*** Opening Data to examine ***
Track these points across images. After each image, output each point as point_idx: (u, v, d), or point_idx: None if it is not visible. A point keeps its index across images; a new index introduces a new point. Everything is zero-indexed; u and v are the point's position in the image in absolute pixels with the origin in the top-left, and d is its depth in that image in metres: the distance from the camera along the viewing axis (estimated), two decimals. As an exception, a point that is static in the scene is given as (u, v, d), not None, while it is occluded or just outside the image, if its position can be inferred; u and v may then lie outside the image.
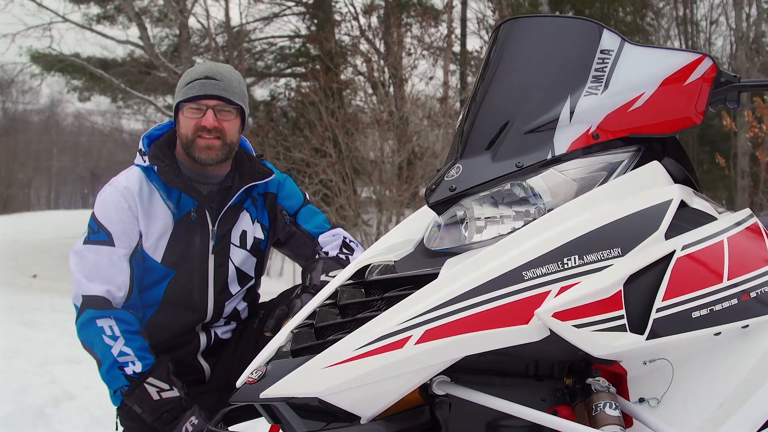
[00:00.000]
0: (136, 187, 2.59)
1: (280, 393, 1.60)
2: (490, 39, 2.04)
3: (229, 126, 2.63)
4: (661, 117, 1.83)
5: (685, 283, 1.63)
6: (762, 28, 17.24)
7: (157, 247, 2.60)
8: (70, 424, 4.21)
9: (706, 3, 21.13)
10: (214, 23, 19.56)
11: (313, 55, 20.52)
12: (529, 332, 1.55)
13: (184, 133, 2.61)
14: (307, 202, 2.92)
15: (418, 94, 12.43)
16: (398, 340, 1.55)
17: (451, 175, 1.83)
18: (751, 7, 17.00)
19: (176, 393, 2.43)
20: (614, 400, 1.61)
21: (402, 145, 10.25)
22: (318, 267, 2.65)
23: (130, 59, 19.76)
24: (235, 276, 2.75)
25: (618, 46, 1.85)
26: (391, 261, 1.90)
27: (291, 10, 21.43)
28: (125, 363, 2.41)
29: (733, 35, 17.48)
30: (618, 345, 1.55)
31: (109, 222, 2.55)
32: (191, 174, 2.67)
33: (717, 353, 1.74)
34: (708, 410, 1.68)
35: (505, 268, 1.59)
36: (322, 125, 10.57)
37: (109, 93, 21.04)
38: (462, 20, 19.95)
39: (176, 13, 17.36)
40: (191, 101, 2.59)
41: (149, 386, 2.41)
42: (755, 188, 14.22)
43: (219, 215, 2.68)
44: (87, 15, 19.46)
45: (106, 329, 2.43)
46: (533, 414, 1.59)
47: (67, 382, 5.02)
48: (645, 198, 1.71)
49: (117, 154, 38.32)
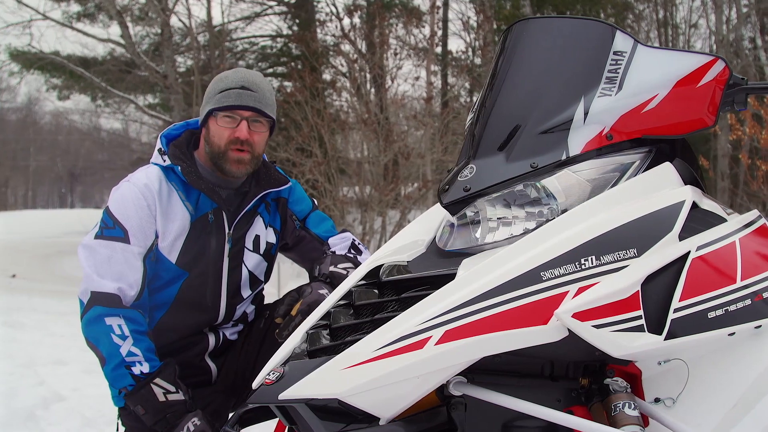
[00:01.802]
0: (156, 186, 2.55)
1: (300, 394, 1.59)
2: (500, 40, 2.04)
3: (259, 139, 2.62)
4: (674, 118, 1.84)
5: (700, 284, 1.65)
6: (742, 32, 17.40)
7: (173, 248, 2.57)
8: (62, 426, 4.17)
9: (685, 6, 21.28)
10: (196, 22, 19.49)
11: (295, 54, 20.51)
12: (549, 332, 1.55)
13: (217, 142, 2.58)
14: (316, 207, 2.93)
15: (403, 94, 12.46)
16: (418, 340, 1.55)
17: (465, 176, 1.83)
18: (731, 11, 17.17)
19: (182, 396, 2.40)
20: (632, 401, 1.62)
21: (388, 145, 10.24)
22: (327, 260, 2.65)
23: (111, 58, 19.63)
24: (247, 280, 2.73)
25: (631, 48, 1.85)
26: (404, 261, 1.89)
27: (273, 9, 21.41)
28: (133, 363, 2.37)
29: (713, 38, 17.64)
30: (637, 345, 1.56)
31: (126, 218, 2.50)
32: (211, 177, 2.65)
33: (730, 353, 1.75)
34: (723, 410, 1.69)
35: (524, 268, 1.59)
36: (308, 125, 10.54)
37: (89, 92, 20.91)
38: (444, 21, 20.02)
39: (158, 11, 17.28)
40: (225, 110, 2.56)
41: (156, 387, 2.37)
42: (735, 189, 14.38)
43: (236, 219, 2.66)
44: (67, 13, 19.33)
45: (115, 328, 2.39)
46: (552, 414, 1.59)
47: (55, 383, 4.97)
48: (658, 199, 1.72)
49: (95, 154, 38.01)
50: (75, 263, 16.60)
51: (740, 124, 8.70)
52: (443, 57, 18.99)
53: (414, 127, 12.04)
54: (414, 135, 12.17)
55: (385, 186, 10.08)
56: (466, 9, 22.30)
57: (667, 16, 20.62)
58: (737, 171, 15.06)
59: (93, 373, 5.15)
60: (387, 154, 10.23)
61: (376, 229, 10.78)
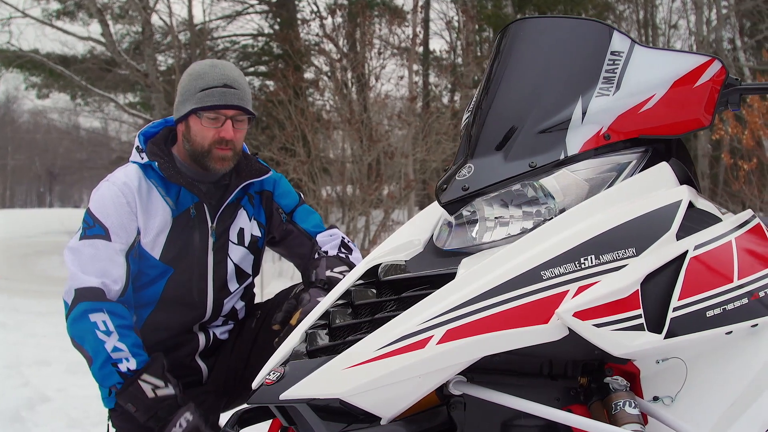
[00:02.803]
0: (134, 184, 2.55)
1: (302, 394, 1.58)
2: (496, 40, 2.05)
3: (240, 136, 2.63)
4: (671, 118, 1.85)
5: (699, 283, 1.65)
6: (722, 33, 17.56)
7: (155, 244, 2.56)
8: (48, 427, 4.13)
9: (665, 6, 21.45)
10: (177, 21, 19.38)
11: (276, 54, 20.46)
12: (549, 332, 1.55)
13: (200, 142, 2.57)
14: (302, 201, 2.91)
15: (387, 93, 12.46)
16: (420, 340, 1.54)
17: (463, 175, 1.83)
18: (711, 12, 17.31)
19: (171, 390, 2.38)
20: (633, 399, 1.63)
21: (373, 145, 10.23)
22: (322, 264, 2.64)
23: (91, 56, 19.49)
24: (234, 273, 2.72)
25: (628, 48, 1.86)
26: (402, 260, 1.89)
27: (254, 8, 21.35)
28: (119, 359, 2.35)
29: (693, 39, 17.78)
30: (637, 344, 1.56)
31: (105, 217, 2.50)
32: (190, 172, 2.64)
33: (728, 352, 1.76)
34: (722, 408, 1.70)
35: (524, 267, 1.59)
36: (292, 124, 10.52)
37: (69, 90, 20.74)
38: (425, 21, 20.06)
39: (139, 9, 17.17)
40: (210, 110, 2.55)
41: (144, 383, 2.34)
42: (715, 189, 14.51)
43: (218, 212, 2.66)
44: (46, 10, 19.15)
45: (100, 324, 2.36)
46: (553, 413, 1.60)
47: (39, 384, 4.92)
48: (656, 199, 1.73)
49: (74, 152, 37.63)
50: (54, 263, 16.56)
51: (722, 123, 8.78)
52: (425, 57, 19.03)
53: (398, 127, 12.04)
54: (396, 134, 12.17)
55: (369, 185, 10.07)
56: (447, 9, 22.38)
57: (648, 17, 20.78)
58: (717, 171, 15.20)
59: (77, 373, 5.12)
60: (371, 154, 10.22)
61: (360, 228, 10.78)
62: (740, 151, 10.28)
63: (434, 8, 20.66)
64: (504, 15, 19.23)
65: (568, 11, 18.46)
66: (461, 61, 16.53)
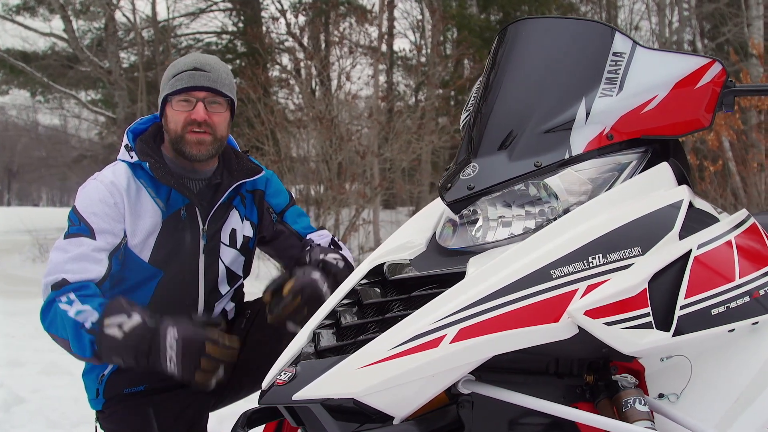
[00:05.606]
0: (123, 184, 2.49)
1: (315, 394, 1.56)
2: (496, 40, 2.05)
3: (219, 120, 2.56)
4: (672, 119, 1.87)
5: (703, 281, 1.68)
6: (683, 35, 17.82)
7: (144, 246, 2.51)
8: (26, 428, 4.05)
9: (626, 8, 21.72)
10: (140, 17, 19.17)
11: (240, 51, 20.35)
12: (560, 330, 1.57)
13: (173, 128, 2.53)
14: (293, 201, 2.88)
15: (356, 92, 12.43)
16: (433, 339, 1.54)
17: (468, 174, 1.84)
18: (672, 14, 17.57)
19: (137, 318, 2.20)
20: (642, 396, 1.65)
21: (344, 143, 10.21)
22: (316, 249, 2.62)
23: (52, 52, 19.20)
24: (225, 276, 2.68)
25: (630, 49, 1.88)
26: (405, 259, 1.89)
27: (218, 5, 21.22)
28: (84, 320, 2.20)
29: (656, 40, 18.02)
30: (646, 342, 1.58)
31: (91, 216, 2.43)
32: (179, 170, 2.59)
33: (730, 349, 1.80)
34: (726, 404, 1.73)
35: (534, 266, 1.60)
36: (260, 122, 10.45)
37: (29, 87, 20.42)
38: (389, 20, 20.09)
39: (102, 5, 16.97)
40: (179, 93, 2.51)
41: (109, 328, 2.17)
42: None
43: (209, 213, 2.61)
44: (6, 5, 18.83)
45: (63, 299, 2.25)
46: (564, 410, 1.60)
47: (13, 385, 4.81)
48: (658, 199, 1.75)
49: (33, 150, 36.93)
50: (16, 262, 16.23)
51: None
52: (390, 56, 19.06)
53: (367, 126, 12.02)
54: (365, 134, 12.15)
55: (339, 184, 10.05)
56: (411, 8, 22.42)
57: (610, 18, 21.01)
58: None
59: (52, 374, 5.02)
60: (341, 153, 10.20)
61: (329, 227, 10.75)
62: (703, 151, 10.45)
63: (399, 8, 20.67)
64: (469, 15, 19.34)
65: (533, 11, 18.61)
66: (426, 60, 16.56)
*** Closing Data to examine ***
Work to be completed => Exact duplication is required for the lines above, from the line that contains "8: (70, 424, 4.21)" to the line that contains "32: (191, 174, 2.67)", inclusive; omit all others.

Worked solution =>
8: (70, 424, 4.21)
9: (706, 3, 21.13)
10: (214, 23, 19.56)
11: (313, 55, 20.52)
12: (529, 332, 1.55)
13: (184, 133, 2.61)
14: (307, 202, 2.92)
15: (418, 94, 12.43)
16: (398, 340, 1.55)
17: (451, 175, 1.83)
18: (751, 7, 17.00)
19: (176, 393, 2.43)
20: (614, 400, 1.61)
21: (402, 145, 10.25)
22: (318, 267, 2.65)
23: (130, 59, 19.76)
24: (235, 276, 2.75)
25: (618, 46, 1.85)
26: (391, 261, 1.90)
27: (291, 10, 21.43)
28: (125, 363, 2.41)
29: (733, 35, 17.48)
30: (618, 345, 1.55)
31: (109, 222, 2.55)
32: (191, 174, 2.67)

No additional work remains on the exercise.